BESCHIKKING VAN DE COMMISSIE

van 19 november 2008

tot vaststelling van gedetailleerde richtsnoeren voor de tenuitvoerlegging en toepassing van bijlage II bij Richtlijn 2004/8/EG van het Europees Parlement en de Raad

(Kennisgeving geschied onder nummer C(2008) 7294)

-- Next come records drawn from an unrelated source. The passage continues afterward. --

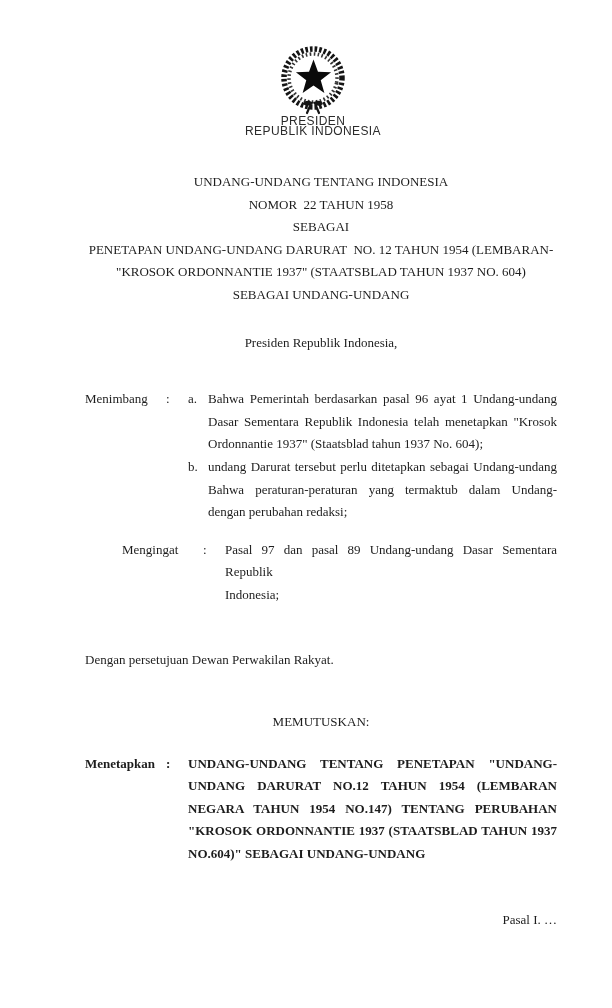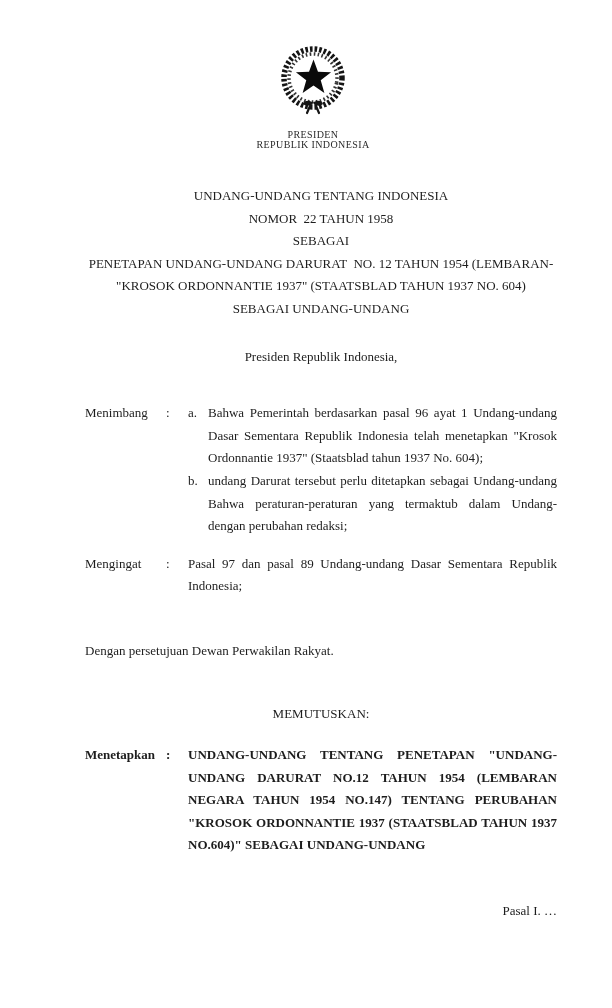--- a/index.html
+++ b/index.html
@@ -18,9 +18,9 @@
   .emblem-wrap { margin-top: 42px; text-align: center; position: relative; left: -8px; }
   .emblem-wrap svg { display: block; margin: 0 auto; }
   .seal-caption {
-    margin-top: 14px;
-    font-family: Liberation Serif, serif;
-    font-size: 10px; line-height: 10px; letter-spacing: 0.4px;
+    margin-top: 0;
+    font-family: Liberation Sans, sans-serif;
+    font-size: 12px; line-height: 10px; letter-spacing: 0.4px;
     color: #2b2b2b;
   }
   .title-block { margin-top: 35px; text-align: center; }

(Voor de EER relevante tekst)

(2008/952/EG)

DE COMMISSIE VAN DE EUROPESE GEMEENSCHAPPEN,

Gelet op het Verdrag tot oprichting van de Europese Gemeenschap,

Gelet op Richtlijn 2004/8/EG van het Europees Parlement en de Raad van 11 februari 2004 inzake de bevordering van warmtekrachtkoppeling op basis van de vraag naar nuttige warmte binnen de interne energiemarkt en tot wijziging van Richtlijn 92/42/EEG (1), en met name op bijlage II, punt e),

Overwegende hetgeen volgt:

(1)

Overeenkomstig Richtlijn 2004/8/EG moeten de lidstaten een stelsel van garanties vaststellen betreffende de oorsprong van elektriciteit uit hoogrenderende warmtekrachtkoppeling (WKK).

(2)

Deze elektriciteit moet worden opgewekt in een proces waarbij tegelijk ook nuttige warmte wordt opgewekt en de hoeveelheid van dergelijke elektriciteit moet worden berekend overeenkomstig de methodologie van bijlage II bij Richtlijn 2004/8/EG.

(3)

Met het oog op het waarborgen van een geharmoniseerde methodologie voor de berekening van de hoeveelheid elektriciteit uit warmtekrachtkoppeling moeten er richtsnoeren worden opgesteld waarbij de procedures en definities als vastgesteld bij bijlage II bij Richtlijn 2004/8/EG worden verduidelijkt.

(4)

Voorts moeten die richtsnoeren het voor de lidstaten mogelijk maken om cruciale onderdelen van Richtlijn 2004/8/EG, zoals de waarborg van oorsprong en de vaststelling van ondersteuningsregelingen voor hoogrenderende warmtekrachtkoppeling volledig om te zetten. Zij moeten een betere rechtszekerheid voor de energiemarkt in de Gemeenschap waarborgen en op die manier bijdragen tot het wegwerken van belemmeringen voor nieuwe investeringen. Zij moeten ook bijdragen tot een verduidelijking van de criteria die worden gehanteerd bij de beoordeling van staatssteun en subsidies voor WKK-projecten uit communautaire fondsen.

(5)

De in deze beschikking vervatte maatregelen zijn in overeenstemming met het advies van het bij artikel 14, lid 1, van Richtlijn 2004/8/EG opgerichte comité,

HEEFT DE VOLGENDE BESCHIKKING GEGEVEN:

Artikel 1

De gedetailleerde richtsnoeren ter verduidelijking van de procedures en definities, vereist voor de toepassing van de methodologie om de hoeveelheid elektriciteit uit warmtekrachtkoppeling te bepalen, als bedoeld in bijlage II bij Richtlijn 2004/8/EG, zijn uiteengezet in de bijlage bij deze beschikking.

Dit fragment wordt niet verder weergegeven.